*SELECTED PASSAGE*
Cachex uses the typical GenServer pattern, and as such you get most of the typical interfaces. There are a couple of differences, but they're detailed below.

Definition

Hooks are quite simply a small abstraction above the existing GenServer which ships with Elixir. Cachex tweaks a couple of minor things related to synchronous execution and argument format, but nothing too special. Below is an example of a very basic hook implementat 8000 ion:

defmodule MyProject.MyHook do
  use Cachex.Hook

  @moduledoc """
  A very small example hook which simply logs all actions to stdout and keeps
  track of the last executed action.
  """

  @doc """
  The arguments provided to this function are those defined in the `args` key of
  your hook registration. This is the same as any old GenServer init phase. The
  value you return in the tuple will be the state of your hook.
  """
  def init(options \\ []) do
    { :ok, nil }
  end

  @doc """
  This is the actual handler of your hook, receiving a message, results and the
  state. If the hook is a of type `:pre`, then the results will always be `nil`.

  Messages take the form `{ :action, args... }`, so you can quite easily pattern
  match and take different action based on different events (or ignore certain
  events entirely).

  The return type of this function should be `{ :ok, new_state }`, anything else
  is not accepted.

*PROMPT 1*
Please write out the Cachex hooks excerpt from "Cachex uses the" up to and including "last executed action.".
*PROMPT 2*
According to the Cachex hooks excerpt, why is it easy for a hook handler to respond differently to different events? Answer in one to three sentences.
*PROMPT 3*
Continue the Cachex hooks excerpt from the point where it stops.
The data that follows plays no part in any of this.

*DATASET*
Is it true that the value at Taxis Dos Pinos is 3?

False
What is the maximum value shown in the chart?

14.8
* * *
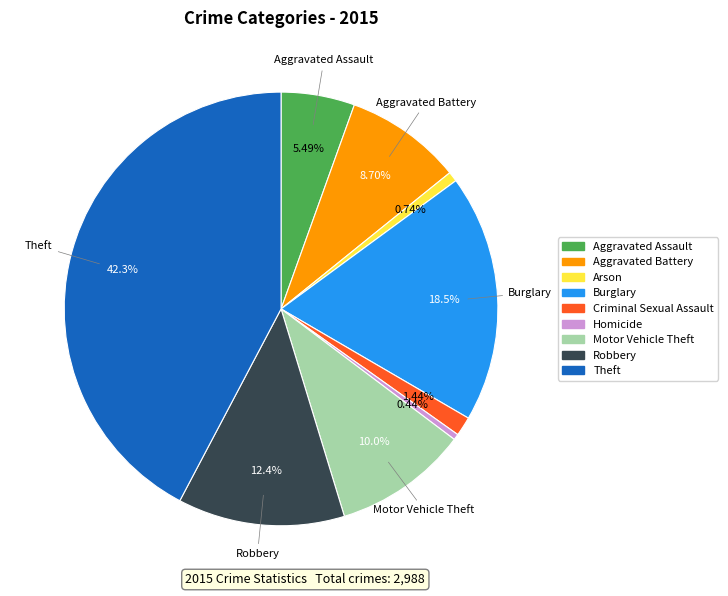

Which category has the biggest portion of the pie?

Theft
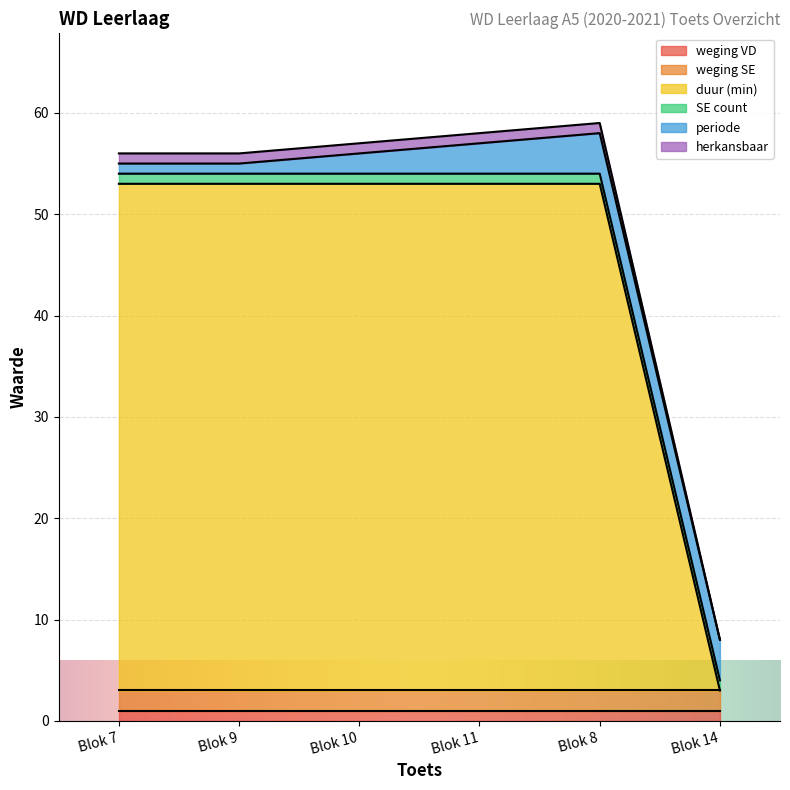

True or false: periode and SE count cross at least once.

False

*TASK ANSWER 1*
Cachex uses the typical GenServer pattern, and as such you get most of the typical interfaces. There are a couple of differences, but they're detailed below.

Definition

Hooks are quite simply a small abstraction above the existing GenServer which ships with Elixir. Cachex tweaks a couple of minor things related to synchronous execution and argument format, but nothing too special. Below is an example of a very basic hook implementat 8000 ion:

defmodule MyProject.MyHook do
  use Cachex.Hook

  @moduledoc """
  A very small example hook which simply logs all actions to stdout and keeps
  track of the last executed action.

*TASK ANSWER 2*
Messages take the form `{ :action, args... }`, so the handler can pattern match on them. It can then take different action for different events or ignore some events entirely.

*TASK ANSWER 3*
  """
  def handle_notify(msg, results, state) do
    IO.puts("Message: #{msg}")
    IO.puts("Results: #{results}")
    { :ok, msg }
  end

  @doc """
  Provides a way to retrieve the last action taken inside the cache.
  """
  def handle_call(:last_action, _ctx, state) do
    { :reply, state, state }
  end

end

As we're using a GenServer, you have access to all of the usual callback functions from the GenServer module. This is an improvement over v1.x, where only GenEvent functions were available. As such, make sure your handle_call/3, handle_cast/2 and handle_info/2 functions return appropriate values.

Registration

To register hooks with Cachex, they must be passed in when setting up a cache in the call to Cachex.start_link/3 (or in your Supervisor). This looks something like the following:

defmodule MyModule do

  @on_load :init_cache

  def init_cache do
    my_hooks = [%Cachex.Hook{
      module: MyProject.MyHook,
      server_args: [ name: :my_project_hook ]
    }]
    { :ok, pid } = Cachex.start_link(:my_cache, [ hooks: my_hooks ])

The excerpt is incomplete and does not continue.